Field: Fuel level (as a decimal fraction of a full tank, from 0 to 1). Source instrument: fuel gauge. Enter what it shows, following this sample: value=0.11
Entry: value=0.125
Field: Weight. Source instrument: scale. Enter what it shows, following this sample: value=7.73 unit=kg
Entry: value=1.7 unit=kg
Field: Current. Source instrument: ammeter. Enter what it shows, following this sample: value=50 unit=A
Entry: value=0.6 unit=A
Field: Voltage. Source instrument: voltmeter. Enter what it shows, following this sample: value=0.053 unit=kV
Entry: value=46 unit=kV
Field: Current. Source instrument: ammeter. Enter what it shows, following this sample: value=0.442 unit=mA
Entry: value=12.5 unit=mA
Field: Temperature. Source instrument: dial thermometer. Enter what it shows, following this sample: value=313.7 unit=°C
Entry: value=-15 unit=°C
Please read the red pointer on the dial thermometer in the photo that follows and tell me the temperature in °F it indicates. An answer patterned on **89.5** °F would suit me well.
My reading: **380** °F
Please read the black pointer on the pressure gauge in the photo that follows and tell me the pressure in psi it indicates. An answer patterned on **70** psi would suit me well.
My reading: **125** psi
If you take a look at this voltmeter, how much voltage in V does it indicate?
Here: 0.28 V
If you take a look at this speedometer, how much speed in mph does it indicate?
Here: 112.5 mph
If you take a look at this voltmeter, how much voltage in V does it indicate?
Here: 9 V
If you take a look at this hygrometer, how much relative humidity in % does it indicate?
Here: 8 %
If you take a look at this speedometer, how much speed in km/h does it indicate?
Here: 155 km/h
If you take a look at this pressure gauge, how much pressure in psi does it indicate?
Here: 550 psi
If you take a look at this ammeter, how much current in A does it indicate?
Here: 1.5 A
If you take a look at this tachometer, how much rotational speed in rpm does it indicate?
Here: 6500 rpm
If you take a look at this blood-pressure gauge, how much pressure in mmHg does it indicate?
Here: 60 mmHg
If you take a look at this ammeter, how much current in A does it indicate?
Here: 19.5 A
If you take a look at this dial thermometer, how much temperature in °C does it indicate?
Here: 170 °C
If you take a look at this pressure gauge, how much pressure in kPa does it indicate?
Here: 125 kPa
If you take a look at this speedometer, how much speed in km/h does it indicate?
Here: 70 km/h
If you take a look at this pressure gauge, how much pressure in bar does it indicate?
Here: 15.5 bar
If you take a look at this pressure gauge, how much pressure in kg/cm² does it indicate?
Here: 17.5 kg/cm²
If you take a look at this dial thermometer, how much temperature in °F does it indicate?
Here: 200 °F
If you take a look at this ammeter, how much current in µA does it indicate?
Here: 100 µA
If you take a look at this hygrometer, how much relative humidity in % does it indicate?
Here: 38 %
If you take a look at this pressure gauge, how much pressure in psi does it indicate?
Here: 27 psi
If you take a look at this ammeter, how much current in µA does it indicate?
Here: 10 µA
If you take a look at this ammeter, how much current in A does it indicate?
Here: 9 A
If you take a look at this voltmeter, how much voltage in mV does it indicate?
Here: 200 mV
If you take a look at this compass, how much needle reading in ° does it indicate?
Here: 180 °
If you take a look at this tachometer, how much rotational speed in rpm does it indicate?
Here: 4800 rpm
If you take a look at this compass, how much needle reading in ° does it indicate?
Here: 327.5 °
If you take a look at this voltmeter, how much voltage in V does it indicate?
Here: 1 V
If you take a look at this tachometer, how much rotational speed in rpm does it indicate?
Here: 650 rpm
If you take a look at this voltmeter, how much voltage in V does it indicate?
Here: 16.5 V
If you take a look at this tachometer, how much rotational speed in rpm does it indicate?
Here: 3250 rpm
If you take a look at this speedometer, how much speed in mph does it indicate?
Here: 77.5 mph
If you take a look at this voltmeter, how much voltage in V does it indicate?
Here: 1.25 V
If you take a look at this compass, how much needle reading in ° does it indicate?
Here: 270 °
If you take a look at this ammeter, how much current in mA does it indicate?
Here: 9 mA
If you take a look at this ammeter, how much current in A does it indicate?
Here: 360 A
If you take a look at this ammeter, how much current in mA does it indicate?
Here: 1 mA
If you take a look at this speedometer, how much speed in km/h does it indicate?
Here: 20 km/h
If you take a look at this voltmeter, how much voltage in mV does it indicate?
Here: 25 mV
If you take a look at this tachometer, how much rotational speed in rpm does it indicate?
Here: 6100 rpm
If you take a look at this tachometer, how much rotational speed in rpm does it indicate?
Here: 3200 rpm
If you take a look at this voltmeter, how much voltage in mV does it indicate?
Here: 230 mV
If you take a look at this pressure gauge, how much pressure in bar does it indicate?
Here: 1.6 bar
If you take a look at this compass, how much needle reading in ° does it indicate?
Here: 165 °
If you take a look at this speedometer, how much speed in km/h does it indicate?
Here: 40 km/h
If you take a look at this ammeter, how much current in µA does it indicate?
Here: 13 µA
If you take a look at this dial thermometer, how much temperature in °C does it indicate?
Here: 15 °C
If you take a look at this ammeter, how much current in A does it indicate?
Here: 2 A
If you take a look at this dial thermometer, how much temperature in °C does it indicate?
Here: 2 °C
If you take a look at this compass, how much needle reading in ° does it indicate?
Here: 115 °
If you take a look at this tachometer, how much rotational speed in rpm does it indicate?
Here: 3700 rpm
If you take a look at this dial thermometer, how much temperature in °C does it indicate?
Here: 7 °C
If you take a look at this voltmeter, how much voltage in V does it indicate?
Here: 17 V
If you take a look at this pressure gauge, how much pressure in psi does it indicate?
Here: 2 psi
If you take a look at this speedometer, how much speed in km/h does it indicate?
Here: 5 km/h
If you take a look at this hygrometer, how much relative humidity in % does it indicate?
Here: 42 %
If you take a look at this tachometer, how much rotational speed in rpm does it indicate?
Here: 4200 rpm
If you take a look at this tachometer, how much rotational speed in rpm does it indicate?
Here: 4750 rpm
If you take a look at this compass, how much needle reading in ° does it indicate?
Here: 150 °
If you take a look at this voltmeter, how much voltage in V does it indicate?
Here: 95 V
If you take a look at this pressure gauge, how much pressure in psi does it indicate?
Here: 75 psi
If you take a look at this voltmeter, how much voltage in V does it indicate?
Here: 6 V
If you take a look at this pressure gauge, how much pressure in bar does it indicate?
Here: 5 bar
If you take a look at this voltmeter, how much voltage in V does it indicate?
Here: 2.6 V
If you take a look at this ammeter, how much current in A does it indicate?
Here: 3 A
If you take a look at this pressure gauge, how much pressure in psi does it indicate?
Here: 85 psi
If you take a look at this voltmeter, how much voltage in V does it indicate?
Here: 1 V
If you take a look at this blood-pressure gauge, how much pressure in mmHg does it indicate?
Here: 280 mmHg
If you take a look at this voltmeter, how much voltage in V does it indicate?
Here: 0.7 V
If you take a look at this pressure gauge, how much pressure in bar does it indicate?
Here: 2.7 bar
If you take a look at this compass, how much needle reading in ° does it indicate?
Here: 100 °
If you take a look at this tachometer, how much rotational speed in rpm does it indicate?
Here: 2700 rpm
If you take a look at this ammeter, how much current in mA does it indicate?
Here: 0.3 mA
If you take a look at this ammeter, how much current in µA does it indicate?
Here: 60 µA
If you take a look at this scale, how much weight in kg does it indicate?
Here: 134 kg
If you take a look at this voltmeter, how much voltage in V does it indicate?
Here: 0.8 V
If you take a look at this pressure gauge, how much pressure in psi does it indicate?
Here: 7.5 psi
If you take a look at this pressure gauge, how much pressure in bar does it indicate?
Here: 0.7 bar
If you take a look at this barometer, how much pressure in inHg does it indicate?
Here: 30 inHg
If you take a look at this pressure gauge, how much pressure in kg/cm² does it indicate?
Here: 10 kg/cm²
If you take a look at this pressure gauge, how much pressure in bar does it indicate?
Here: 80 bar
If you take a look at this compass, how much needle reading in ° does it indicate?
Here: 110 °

--------------------------------------------------

Reproduce all of the records above word for word, keeping every line unchanged.

Field: Fuel level (as a decimal fraction of a full tank, from 0 to 1). Source instrument: fuel gauge. Enter what it shows, following this sample: value=0.11
Entry: value=0.125
Field: Weight. Source instrument: scale. Enter what it shows, following this sample: value=7.73 unit=kg
Entry: value=1.7 unit=kg
Field: Current. Source instrument: ammeter. Enter what it shows, following this sample: value=50 unit=A
Entry: value=0.6 unit=A
Field: Voltage. Source instrument: voltmeter. Enter what it shows, following this sample: value=0.053 unit=kV
Entry: value=46 unit=kV
Field: Current. Source instrument: ammeter. Enter what it shows, following this sample: value=0.442 unit=mA
Entry: value=12.5 unit=mA
Field: Temperature. Source instrument: dial thermometer. Enter what it shows, following this sample: value=313.7 unit=°C
Entry: value=-15 unit=°C
Please read the red pointer on the dial thermometer in the photo that follows and tell me the temperature in °F it indicates. An answer patterned on **89.5** °F would suit me well.
My reading: **380** °F
Please read the black pointer on the pressure gauge in the photo that follows and tell me the pressure in psi it indicates. An answer patterned on **70** psi would suit me well.
My reading: **125** psi
If you take a look at this voltmeter, how much voltage in V does it indicate?
Here: 0.28 V
If you take a look at this speedometer, how much speed in mph does it indicate?
Here: 112.5 mph
If you take a look at this voltmeter, how much voltage in V does it indicate?
Here: 9 V
If you take a look at this hygrometer, how much relative humidity in % does it indicate?
Here: 8 %
If you take a look at this speedometer, how much speed in km/h does it indicate?
Here: 155 km/h
If you take a look at this pressure gauge, how much pressure in psi does it indicate?
Here: 550 psi
If you take a look at this ammeter, how much current in A does it indicate?
Here: 1.5 A
If you take a look at this tachometer, how much rotational speed in rpm does it indicate?
Here: 6500 rpm
If you take a look at this blood-pressure gauge, how much pressure in mmHg does it indicate?
Here: 60 mmHg
If you take a look at this ammeter, how much current in A does it indicate?
Here: 19.5 A
If you take a look at this dial thermometer, how much temperature in °C does it indicate?
Here: 170 °C
If you take a look at this pressure gauge, how much pressure in kPa does it indicate?
Here: 125 kPa
If you take a look at this speedometer, how much speed in km/h does it indicate?
Here: 70 km/h
If you take a look at this pressure gauge, how much pressure in bar does it indicate?
Here: 15.5 bar
If you take a look at this pressure gauge, how much pressure in kg/cm² does it indicate?
Here: 17.5 kg/cm²
If you take a look at this dial thermometer, how much temperature in °F does it indicate?
Here: 200 °F
If you take a look at this ammeter, how much current in µA does it indicate?
Here: 100 µA
If you take a look at this hygrometer, how much relative humidity in % does it indicate?
Here: 38 %
If you take a look at this pressure gauge, how much pressure in psi does it indicate?
Here: 27 psi
If you take a look at this ammeter, how much current in µA does it indicate?
Here: 10 µA
If you take a look at this ammeter, how much current in A does it indicate?
Here: 9 A
If you take a look at this voltmeter, how much voltage in mV does it indicate?
Here: 200 mV
If you take a look at this compass, how much needle reading in ° does it indicate?
Here: 180 °
If you take a look at this tachometer, how much rotational speed in rpm does it indicate?
Here: 4800 rpm
If you take a look at this compass, how much needle reading in ° does it indicate?
Here: 327.5 °
If you take a look at this voltmeter, how much voltage in V does it indicate?
Here: 1 V
If you take a look at this tachometer, how much rotational speed in rpm does it indicate?
Here: 650 rpm
If you take a look at this voltmeter, how much voltage in V does it indicate?
Here: 16.5 V
If you take a look at this tachometer, how much rotational speed in rpm does it indicate?
Here: 3250 rpm
If you take a look at this speedometer, how much speed in mph does it indicate?
Here: 77.5 mph
If you take a look at this voltmeter, how much voltage in V does it indicate?
Here: 1.25 V
If you take a look at this compass, how much needle reading in ° does it indicate?
Here: 270 °
If you take a look at this ammeter, how much current in mA does it indicate?
Here: 9 mA
If you take a look at this ammeter, how much current in A does it indicate?
Here: 360 A
If you take a look at this ammeter, how much current in mA does it indicate?
Here: 1 mA
If you take a look at this speedometer, how much speed in km/h does it indicate?
Here: 20 km/h
If you take a look at this voltmeter, how much voltage in mV does it indicate?
Here: 25 mV
If you take a look at this tachometer, how much rotational speed in rpm does it indicate?
Here: 6100 rpm
If you take a look at this tachometer, how much rotational speed in rpm does it indicate?
Here: 3200 rpm
If you take a look at this voltmeter, how much voltage in mV does it indicate?
Here: 230 mV
If you take a look at this pressure gauge, how much pressure in bar does it indicate?
Here: 1.6 bar
If you take a look at this compass, how much needle reading in ° does it indicate?
Here: 165 °
If you take a look at this speedometer, how much speed in km/h does it indicate?
Here: 40 km/h
If you take a look at this ammeter, how much current in µA does it indicate?
Here: 13 µA
If you take a look at this dial thermometer, how much temperature in °C does it indicate?
Here: 15 °C
If you take a look at this ammeter, how much current in A does it indicate?
Here: 2 A
If you take a look at this dial thermometer, how much temperature in °C does it indicate?
Here: 2 °C
If you take a look at this compass, how much needle reading in ° does it indicate?
Here: 115 °
If you take a look at this tachometer, how much rotational speed in rpm does it indicate?
Here: 3700 rpm
If you take a look at this dial thermometer, how much temperature in °C does it indicate?
Here: 7 °C
If you take a look at this voltmeter, how much voltage in V does it indicate?
Here: 17 V
If you take a look at this pressure gauge, how much pressure in psi does it indicate?
Here: 2 psi
If you take a look at this speedometer, how much speed in km/h does it indicate?
Here: 5 km/h
If you take a look at this hygrometer, how much relative humidity in % does it indicate?
Here: 42 %
If you take a look at this tachometer, how much rotational speed in rpm does it indicate?
Here: 4200 rpm
If you take a look at this tachometer, how much rotational speed in rpm does it indicate?
Here: 4750 rpm
If you take a look at this compass, how much needle reading in ° does it indicate?
Here: 150 °
If you take a look at this voltmeter, how much voltage in V does it indicate?
Here: 95 V
If you take a look at this pressure gauge, how much pressure in psi does it indicate?
Here: 75 psi
If you take a look at this voltmeter, how much voltage in V does it indicate?
Here: 6 V
If you take a look at this pressure gauge, how much pressure in bar does it indicate?
Here: 5 bar
If you take a look at this voltmeter, how much voltage in V does it indicate?
Here: 2.6 V
If you take a look at this ammeter, how much current in A does it indicate?
Here: 3 A
If you take a look at this pressure gauge, how much pressure in psi does it indicate?
Here: 85 psi
If you take a look at this voltmeter, how much voltage in V does it indicate?
Here: 1 V
If you take a look at this blood-pressure gauge, how much pressure in mmHg does it indicate?
Here: 280 mmHg
If you take a look at this voltmeter, how much voltage in V does it indicate?
Here: 0.7 V
If you take a look at this pressure gauge, how much pressure in bar does it indicate?
Here: 2.7 bar
If you take a look at this compass, how much needle reading in ° does it indicate?
Here: 100 °
If you take a look at this tachometer, how much rotational speed in rpm does it indicate?
Here: 2700 rpm
If you take a look at this ammeter, how much current in mA does it indicate?
Here: 0.3 mA
If you take a look at this ammeter, how much current in µA does it indicate?
Here: 60 µA
If you take a look at this scale, how much weight in kg does it indicate?
Here: 134 kg
If you take a look at this voltmeter, how much voltage in V does it indicate?
Here: 0.8 V
If you take a look at this pressure gauge, how much pressure in psi does it indicate?
Here: 7.5 psi
If you take a look at this pressure gauge, how much pressure in bar does it indicate?
Here: 0.7 bar
If you take a look at this barometer, how much pressure in inHg does it indicate?
Here: 30 inHg
If you take a look at this pressure gauge, how much pressure in kg/cm² does it indicate?
Here: 10 kg/cm²
If you take a look at this pressure gauge, how much pressure in bar does it indicate?
Here: 80 bar
If you take a look at this compass, how much needle reading in ° does it indicate?
Here: 110 °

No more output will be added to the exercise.